Another thing to be sure of is if your baby is hungry. It’s a little mystifying those first few weeks but look for fidgeting and fussing, or sucking on their own lips or tongue. Crying is what’s known as a late hunger cue and may make it more of a struggle to get into position if you haven’t mastered the latch.
Here are the steps you can take to getting that latch:
- Keep baby’s tummy against your tummy. In fact, in those early days, skin to skin contact is so important for building that bond. It helps calm your baby too and makes latching a lot easier.
- Don’t lean into your baby. If you’re leaning toward her in any position, you’re doing it wrong. You can cause strain on your shoulders and neck plus it can affect her position which will make it hard for her to swallow.
- Keep her nose opposite from your nipple. You may need to hold your breast and guide your nipple to her mouth. Grab it on both sides of the breast in a C-hold or in a U-hold from above or below. Whatever works! Just keep your fingers away from the nipple or she may try to latch onto them instead.
- Point your nipple at your baby’s upper lip, not at the middle of her mouth. You can rub your nipple on that upper lip and she should open her mouth. Keep her chin off her chest.

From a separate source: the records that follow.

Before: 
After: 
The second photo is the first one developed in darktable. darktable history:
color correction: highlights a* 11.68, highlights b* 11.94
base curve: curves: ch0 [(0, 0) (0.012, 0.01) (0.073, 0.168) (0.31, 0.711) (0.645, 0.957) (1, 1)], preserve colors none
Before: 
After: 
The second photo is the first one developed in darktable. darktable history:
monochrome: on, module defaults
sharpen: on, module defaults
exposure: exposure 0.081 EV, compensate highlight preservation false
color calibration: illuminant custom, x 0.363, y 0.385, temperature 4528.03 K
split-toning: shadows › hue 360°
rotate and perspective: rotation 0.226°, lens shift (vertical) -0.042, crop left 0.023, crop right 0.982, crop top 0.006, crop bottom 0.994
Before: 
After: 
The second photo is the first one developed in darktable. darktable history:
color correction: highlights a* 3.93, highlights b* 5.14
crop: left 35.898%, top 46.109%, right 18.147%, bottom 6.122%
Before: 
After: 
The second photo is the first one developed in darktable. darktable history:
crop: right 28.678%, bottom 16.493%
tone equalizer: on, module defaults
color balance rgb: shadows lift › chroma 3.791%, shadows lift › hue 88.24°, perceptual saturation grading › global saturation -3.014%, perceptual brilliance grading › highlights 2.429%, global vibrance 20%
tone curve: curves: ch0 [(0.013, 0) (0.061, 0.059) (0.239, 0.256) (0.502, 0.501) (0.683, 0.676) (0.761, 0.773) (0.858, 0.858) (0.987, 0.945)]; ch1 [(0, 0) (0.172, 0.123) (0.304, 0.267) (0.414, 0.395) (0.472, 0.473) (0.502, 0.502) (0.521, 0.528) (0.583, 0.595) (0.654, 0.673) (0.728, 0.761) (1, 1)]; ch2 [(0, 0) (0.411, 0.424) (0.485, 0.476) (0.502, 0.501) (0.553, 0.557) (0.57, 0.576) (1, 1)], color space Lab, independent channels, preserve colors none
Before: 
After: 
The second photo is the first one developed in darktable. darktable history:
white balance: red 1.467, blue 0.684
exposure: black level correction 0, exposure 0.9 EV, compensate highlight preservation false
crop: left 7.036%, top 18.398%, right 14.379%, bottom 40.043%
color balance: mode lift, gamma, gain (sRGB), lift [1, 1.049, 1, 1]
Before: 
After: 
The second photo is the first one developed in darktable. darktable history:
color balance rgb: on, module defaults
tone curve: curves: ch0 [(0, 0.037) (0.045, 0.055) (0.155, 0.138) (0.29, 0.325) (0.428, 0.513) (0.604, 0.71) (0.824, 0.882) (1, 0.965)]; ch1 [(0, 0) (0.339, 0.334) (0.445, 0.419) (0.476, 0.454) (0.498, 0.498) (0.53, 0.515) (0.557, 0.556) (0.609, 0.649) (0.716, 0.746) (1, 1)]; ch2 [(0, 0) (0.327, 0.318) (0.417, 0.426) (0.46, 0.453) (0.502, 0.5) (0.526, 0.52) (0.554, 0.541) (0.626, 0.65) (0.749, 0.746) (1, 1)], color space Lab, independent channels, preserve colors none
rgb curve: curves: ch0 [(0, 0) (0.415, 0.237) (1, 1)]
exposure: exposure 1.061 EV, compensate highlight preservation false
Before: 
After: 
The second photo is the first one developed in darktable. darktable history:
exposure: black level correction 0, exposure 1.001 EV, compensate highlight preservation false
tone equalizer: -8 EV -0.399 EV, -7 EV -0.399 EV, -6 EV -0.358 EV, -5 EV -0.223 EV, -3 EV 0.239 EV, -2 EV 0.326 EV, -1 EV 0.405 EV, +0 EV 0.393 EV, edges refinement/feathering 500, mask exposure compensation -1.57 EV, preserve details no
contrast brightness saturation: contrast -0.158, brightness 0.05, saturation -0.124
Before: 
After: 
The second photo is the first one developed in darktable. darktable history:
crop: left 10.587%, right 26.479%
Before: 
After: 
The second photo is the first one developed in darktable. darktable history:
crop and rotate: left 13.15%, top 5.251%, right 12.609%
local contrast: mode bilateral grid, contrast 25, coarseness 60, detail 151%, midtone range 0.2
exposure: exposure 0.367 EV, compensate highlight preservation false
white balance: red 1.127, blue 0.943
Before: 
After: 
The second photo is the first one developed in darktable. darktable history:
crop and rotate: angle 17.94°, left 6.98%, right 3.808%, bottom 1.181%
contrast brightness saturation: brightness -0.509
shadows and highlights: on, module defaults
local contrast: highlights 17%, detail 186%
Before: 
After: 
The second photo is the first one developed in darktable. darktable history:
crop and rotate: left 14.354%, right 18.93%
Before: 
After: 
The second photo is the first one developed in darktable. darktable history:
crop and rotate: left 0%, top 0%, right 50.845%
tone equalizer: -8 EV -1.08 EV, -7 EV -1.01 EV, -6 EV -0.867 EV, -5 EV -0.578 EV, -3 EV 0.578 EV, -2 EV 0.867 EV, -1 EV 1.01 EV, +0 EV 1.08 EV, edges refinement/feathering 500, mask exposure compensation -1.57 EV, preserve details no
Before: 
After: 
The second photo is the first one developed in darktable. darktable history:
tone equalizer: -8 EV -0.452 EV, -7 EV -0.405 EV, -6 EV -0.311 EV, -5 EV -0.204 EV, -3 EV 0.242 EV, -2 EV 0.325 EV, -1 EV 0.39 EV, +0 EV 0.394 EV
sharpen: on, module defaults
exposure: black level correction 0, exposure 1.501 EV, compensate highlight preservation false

- When she opens up wide, she should latch right on. If not, don’t shove it in there. Instead, move slightly back and try repeating the lip-tickling step and wait for her to open up wide.
- Make sure you get as much of the lower part of your nipple (called the areola) into her mouth. Her chin should push into the lower portion of your nursing breast.
The end result is that she’ll look a bit like she has fish lips. If she doesn’t, use your clean finger to help pull the bottom lip down and open up her mouth more to get her set just right.
Signs of a Good Latch
Did you do it right? Well, there are some things you can look for when your baby is suckling to be sure she’s on there good and getting all that nutritious breastmilk.
Check for the following:
- Wiggling ears
- Circular movement of the jaw
- Rounded cheeks
- No clicking or smacking sounds
- Audible sounds of swallowing
- Visible tongue when you pull down her bottom lip
- Chin against your breast
- No discomfort to you
Your nipple should never look flat or misshapen in any way after nursing. It should never be uncomfortable for you either. If it is, you might want to look into whether or not she’s getting a good latch. Other signs you’ll notice on your own breasts will be cracked or sore nipples so treat those with a good nipple cream for relief.
If she’s eaten properly, she’ll likely fall off the breast and look sleepy, or even just fall right asleep. And likely, you might just do the same.
It’s an exhausting thing to be a new mom, but so worth it. Yes, you’ll eventually sleep again. And no, you won’t always be a boob-slave as I called it in my nursing days. Your baby needs you more now than she ever will so enjoy these precious moments and being her primary source of nutrition.